## CHALLENGE
Return the whole listing exactly as it stands.

Saved data entries
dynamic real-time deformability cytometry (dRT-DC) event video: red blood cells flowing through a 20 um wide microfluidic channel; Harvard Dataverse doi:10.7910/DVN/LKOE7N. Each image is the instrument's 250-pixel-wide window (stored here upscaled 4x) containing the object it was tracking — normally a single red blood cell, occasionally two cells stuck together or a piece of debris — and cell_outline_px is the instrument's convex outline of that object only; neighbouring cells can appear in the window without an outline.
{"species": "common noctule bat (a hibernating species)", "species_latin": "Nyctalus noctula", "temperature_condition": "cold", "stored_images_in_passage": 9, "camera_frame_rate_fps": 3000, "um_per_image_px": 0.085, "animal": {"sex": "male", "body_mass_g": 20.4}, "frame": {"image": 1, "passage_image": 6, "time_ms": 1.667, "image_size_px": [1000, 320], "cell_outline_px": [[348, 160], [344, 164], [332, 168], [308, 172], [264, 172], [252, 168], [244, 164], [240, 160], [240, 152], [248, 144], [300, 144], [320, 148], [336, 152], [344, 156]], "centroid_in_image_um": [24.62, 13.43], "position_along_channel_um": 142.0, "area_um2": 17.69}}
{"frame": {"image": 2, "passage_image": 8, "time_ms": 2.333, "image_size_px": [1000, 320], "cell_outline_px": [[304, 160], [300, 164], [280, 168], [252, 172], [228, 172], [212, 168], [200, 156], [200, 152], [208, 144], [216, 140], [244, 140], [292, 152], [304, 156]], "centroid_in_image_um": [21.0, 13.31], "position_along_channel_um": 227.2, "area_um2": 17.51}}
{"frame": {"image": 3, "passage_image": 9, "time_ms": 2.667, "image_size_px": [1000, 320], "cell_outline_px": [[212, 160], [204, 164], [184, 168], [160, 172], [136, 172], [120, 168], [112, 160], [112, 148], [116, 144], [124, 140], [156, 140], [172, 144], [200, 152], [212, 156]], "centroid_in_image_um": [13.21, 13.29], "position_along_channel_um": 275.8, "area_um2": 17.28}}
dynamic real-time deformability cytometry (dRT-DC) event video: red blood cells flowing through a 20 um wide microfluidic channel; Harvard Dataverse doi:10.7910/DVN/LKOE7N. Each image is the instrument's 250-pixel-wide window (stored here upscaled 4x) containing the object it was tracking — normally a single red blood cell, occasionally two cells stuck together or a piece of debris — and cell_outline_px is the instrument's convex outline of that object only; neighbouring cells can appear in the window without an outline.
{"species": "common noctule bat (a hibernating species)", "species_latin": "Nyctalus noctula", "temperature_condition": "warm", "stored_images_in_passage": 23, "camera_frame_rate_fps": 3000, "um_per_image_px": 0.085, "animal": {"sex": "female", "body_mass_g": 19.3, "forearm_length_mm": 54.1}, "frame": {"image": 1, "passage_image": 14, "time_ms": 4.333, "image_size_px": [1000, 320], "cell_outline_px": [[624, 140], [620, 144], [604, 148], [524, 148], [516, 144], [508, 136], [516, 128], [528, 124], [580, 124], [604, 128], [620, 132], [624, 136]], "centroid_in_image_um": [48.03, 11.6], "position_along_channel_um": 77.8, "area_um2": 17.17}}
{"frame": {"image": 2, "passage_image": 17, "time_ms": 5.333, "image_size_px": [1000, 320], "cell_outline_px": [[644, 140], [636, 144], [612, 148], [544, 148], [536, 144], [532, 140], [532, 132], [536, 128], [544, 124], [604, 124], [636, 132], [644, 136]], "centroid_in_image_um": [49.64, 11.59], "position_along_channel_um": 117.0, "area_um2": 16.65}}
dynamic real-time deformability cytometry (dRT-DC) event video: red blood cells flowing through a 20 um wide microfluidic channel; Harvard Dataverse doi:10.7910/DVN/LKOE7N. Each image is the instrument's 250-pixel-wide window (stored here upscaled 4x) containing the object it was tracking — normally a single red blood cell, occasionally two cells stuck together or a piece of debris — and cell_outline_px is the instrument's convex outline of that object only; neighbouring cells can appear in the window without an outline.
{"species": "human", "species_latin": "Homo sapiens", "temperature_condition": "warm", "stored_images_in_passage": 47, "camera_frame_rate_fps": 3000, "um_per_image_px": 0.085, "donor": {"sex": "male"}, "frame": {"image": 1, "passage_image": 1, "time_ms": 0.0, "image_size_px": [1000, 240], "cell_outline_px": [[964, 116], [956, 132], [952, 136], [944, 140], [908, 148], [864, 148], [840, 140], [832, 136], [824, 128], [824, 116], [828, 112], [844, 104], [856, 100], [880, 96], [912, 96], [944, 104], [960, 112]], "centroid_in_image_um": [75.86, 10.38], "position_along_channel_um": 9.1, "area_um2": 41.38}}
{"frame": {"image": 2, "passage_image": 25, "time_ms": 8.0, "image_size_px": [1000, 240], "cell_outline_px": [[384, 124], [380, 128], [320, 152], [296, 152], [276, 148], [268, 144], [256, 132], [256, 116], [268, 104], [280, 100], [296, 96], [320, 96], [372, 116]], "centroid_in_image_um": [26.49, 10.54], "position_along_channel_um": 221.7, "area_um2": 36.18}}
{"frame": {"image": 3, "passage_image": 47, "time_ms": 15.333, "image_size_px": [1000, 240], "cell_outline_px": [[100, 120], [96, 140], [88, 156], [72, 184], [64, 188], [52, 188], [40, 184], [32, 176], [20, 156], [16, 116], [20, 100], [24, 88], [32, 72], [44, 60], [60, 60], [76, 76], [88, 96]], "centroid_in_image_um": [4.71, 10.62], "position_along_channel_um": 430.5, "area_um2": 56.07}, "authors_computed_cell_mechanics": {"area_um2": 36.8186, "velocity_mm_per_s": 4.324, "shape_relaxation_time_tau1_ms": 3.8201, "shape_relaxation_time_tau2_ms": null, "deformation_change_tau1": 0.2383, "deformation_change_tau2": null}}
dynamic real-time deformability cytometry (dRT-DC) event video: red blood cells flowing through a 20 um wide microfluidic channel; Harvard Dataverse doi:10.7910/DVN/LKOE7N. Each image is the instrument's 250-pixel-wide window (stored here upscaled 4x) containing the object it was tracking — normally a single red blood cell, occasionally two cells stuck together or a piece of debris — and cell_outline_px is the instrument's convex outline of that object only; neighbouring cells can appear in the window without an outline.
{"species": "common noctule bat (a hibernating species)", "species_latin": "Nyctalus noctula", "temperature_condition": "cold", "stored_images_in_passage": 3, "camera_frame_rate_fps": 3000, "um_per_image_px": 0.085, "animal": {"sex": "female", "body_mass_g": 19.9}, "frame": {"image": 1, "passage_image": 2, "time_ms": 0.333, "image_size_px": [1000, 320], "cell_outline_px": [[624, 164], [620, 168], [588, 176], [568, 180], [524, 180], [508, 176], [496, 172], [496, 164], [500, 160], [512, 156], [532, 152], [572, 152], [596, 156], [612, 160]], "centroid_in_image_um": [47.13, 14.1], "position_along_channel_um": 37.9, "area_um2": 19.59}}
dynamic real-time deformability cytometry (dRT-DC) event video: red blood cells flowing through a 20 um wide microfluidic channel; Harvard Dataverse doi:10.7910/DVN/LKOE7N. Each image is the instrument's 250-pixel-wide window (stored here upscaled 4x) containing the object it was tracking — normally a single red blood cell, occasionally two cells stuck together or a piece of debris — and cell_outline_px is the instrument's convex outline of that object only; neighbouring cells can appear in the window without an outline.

## RESPONSE
dynamic real-time deformability cytometry (dRT-DC) event video: red blood cells flowing through a 20 um wide microfluidic channel; Harvard Dataverse doi:10.7910/DVN/LKOE7N. Each image is the instrument's 250-pixel-wide window (stored here upscaled 4x) containing the object it was tracking — normally a single red blood cell, occasionally two cells stuck together or a piece of debris — and cell_outline_px is the instrument's convex outline of that object only; neighbouring cells can appear in the window without an outline.
{"species": "common noctule bat (a hibernating species)", "species_latin": "Nyctalus noctula", "temperature_condition": "cold", "stored_images_in_passage": 9, "camera_frame_rate_fps": 3000, "um_per_image_px": 0.085, "animal": {"sex": "male", "body_mass_g": 20.4}, "frame": {"image": 1, "passage_image": 6, "time_ms": 1.667, "image_size_px": [1000, 320], "cell_outline_px": [[348, 160], [344, 164], [332, 168], [308, 172], [264, 172], [252, 168], [244, 164], [240, 160], [240, 152], [248, 144], [300, 144], [320, 148], [336, 152], [344, 156]], "centroid_in_image_um": [24.62, 13.43], "position_along_channel_um": 142.0, "area_um2": 17.69}}
{"frame": {"image": 2, "passage_image": 8, "time_ms": 2.333, "image_size_px": [1000, 320], "cell_outline_px": [[304, 160], [300, 164], [280, 168], [252, 172], [228, 172], [212, 168], [200, 156], [200, 152], [208, 144], [216, 140], [244, 140], [292, 152], [304, 156]], "centroid_in_image_um": [21.0, 13.31], "position_along_channel_um": 227.2, "area_um2": 17.51}}
{"frame": {"image": 3, "passage_image": 9, "time_ms": 2.667, "image_size_px": [1000, 320], "cell_outline_px": [[212, 160], [204, 164], [184, 168], [160, 172], [136, 172], [120, 168], [112, 160], [112, 148], [116, 144], [124, 140], [156, 140], [172, 144], [200, 152], [212, 156]], "centroid_in_image_um": [13.21, 13.29], "position_along_channel_um": 275.8, "area_um2": 17.28}}
dynamic real-time deformability cytometry (dRT-DC) event video: red blood cells flowing through a 20 um wide microfluidic channel; Harvard Dataverse doi:10.7910/DVN/LKOE7N. Each image is the instrument's 250-pixel-wide window (stored here upscaled 4x) containing the object it was tracking — normally a single red blood cell, occasionally two cells stuck together or a piece of debris — and cell_outline_px is the instrument's convex outline of that object only; neighbouring cells can appear in the window without an outline.
{"species": "common noctule bat (a hibernating species)", "species_latin": "Nyctalus noctula", "temperature_condition": "warm", "stored_images_in_passage": 23, "camera_frame_rate_fps": 3000, "um_per_image_px": 0.085, "animal": {"sex": "female", "body_mass_g": 19.3, "forearm_length_mm": 54.1}, "frame": {"image": 1, "passage_image": 14, "time_ms": 4.333, "image_size_px": [1000, 320], "cell_outline_px": [[624, 140], [620, 144], [604, 148], [524, 148], [516, 144], [508, 136], [516, 128], [528, 124], [580, 124], [604, 128], [620, 132], [624, 136]], "centroid_in_image_um": [48.03, 11.6], "position_along_channel_um": 77.8, "area_um2": 17.17}}
{"frame": {"image": 2, "passage_image": 17, "time_ms": 5.333, "image_size_px": [1000, 320], "cell_outline_px": [[644, 140], [636, 144], [612, 148], [544, 148], [536, 144], [532, 140], [532, 132], [536, 128], [544, 124], [604, 124], [636, 132], [644, 136]], "centroid_in_image_um": [49.64, 11.59], "position_along_channel_um": 117.0, "area_um2": 16.65}}
dynamic real-time deformability cytometry (dRT-DC) event video: red blood cells flowing through a 20 um wide microfluidic channel; Harvard Dataverse doi:10.7910/DVN/LKOE7N. Each image is the instrument's 250-pixel-wide window (stored here upscaled 4x) containing the object it was tracking — normally a single red blood cell, occasionally two cells stuck together or a piece of debris — and cell_outline_px is the instrument's convex outline of that object only; neighbouring cells can appear in the window without an outline.
{"species": "human", "species_latin": "Homo sapiens", "temperature_condition": "warm", "stored_images_in_passage": 47, "camera_frame_rate_fps": 3000, "um_per_image_px": 0.085, "donor": {"sex": "male"}, "frame": {"image": 1, "passage_image": 1, "time_ms": 0.0, "image_size_px": [1000, 240], "cell_outline_px": [[964, 116], [956, 132], [952, 136], [944, 140], [908, 148], [864, 148], [840, 140], [832, 136], [824, 128], [824, 116], [828, 112], [844, 104], [856, 100], [880, 96], [912, 96], [944, 104], [960, 112]], "centroid_in_image_um": [75.86, 10.38], "position_along_channel_um": 9.1, "area_um2": 41.38}}
{"frame": {"image": 2, "passage_image": 25, "time_ms": 8.0, "image_size_px": [1000, 240], "cell_outline_px": [[384, 124], [380, 128], [320, 152], [296, 152], [276, 148], [268, 144], [256, 132], [256, 116], [268, 104], [280, 100], [296, 96], [320, 96], [372, 116]], "centroid_in_image_um": [26.49, 10.54], "position_along_channel_um": 221.7, "area_um2": 36.18}}
{"frame": {"image": 3, "passage_image": 47, "time_ms": 15.333, "image_size_px": [1000, 240], "cell_outline_px": [[100, 120], [96, 140], [88, 156], [72, 184], [64, 188], [52, 188], [40, 184], [32, 176], [20, 156], [16, 116], [20, 100], [24, 88], [32, 72], [44, 60], [60, 60], [76, 76], [88, 96]], "centroid_in_image_um": [4.71, 10.62], "position_along_channel_um": 430.5, "area_um2": 56.07}, "authors_computed_cell_mechanics": {"area_um2": 36.8186, "velocity_mm_per_s": 4.324, "shape_relaxation_time_tau1_ms": 3.8201, "shape_relaxation_time_tau2_ms": null, "deformation_change_tau1": 0.2383, "deformation_change_tau2": null}}
dynamic real-time deformability cytometry (dRT-DC) event video: red blood cells flowing through a 20 um wide microfluidic channel; Harvard Dataverse doi:10.7910/DVN/LKOE7N. Each image is the instrument's 250-pixel-wide window (stored here upscaled 4x) containing the object it was tracking — normally a single red blood cell, occasionally two cells stuck together or a piece of debris — and cell_outline_px is the instrument's convex outline of that object only; neighbouring cells can appear in the window without an outline.
{"species": "common noctule bat (a hibernating species)", "species_latin": "Nyctalus noctula", "temperature_condition": "cold", "stored_images_in_passage": 3, "camera_frame_rate_fps": 3000, "um_per_image_px": 0.085, "animal": {"sex": "female", "body_mass_g": 19.9}, "frame": {"image": 1, "passage_image": 2, "time_ms": 0.333, "image_size_px": [1000, 320], "cell_outline_px": [[624, 164], [620, 168], [588, 176], [568, 180], [524, 180], [508, 176], [496, 172], [496, 164], [500, 160], [512, 156], [532, 152], [572, 152], [596, 156], [612, 160]], "centroid_in_image_um": [47.13, 14.1], "position_along_channel_um": 37.9, "area_um2": 19.59}}
dynamic real-time deformability cytometry (dRT-DC) event video: red blood cells flowing through a 20 um wide microfluidic channel; Harvard Dataverse doi:10.7910/DVN/LKOE7N. Each image is the instrument's 250-pixel-wide window (stored here upscaled 4x) containing the object it was tracking — normally a single red blood cell, occasionally two cells stuck together or a piece of debris — and cell_outline_px is the instrument's convex outline of that object only; neighbouring cells can appear in the window without an outline.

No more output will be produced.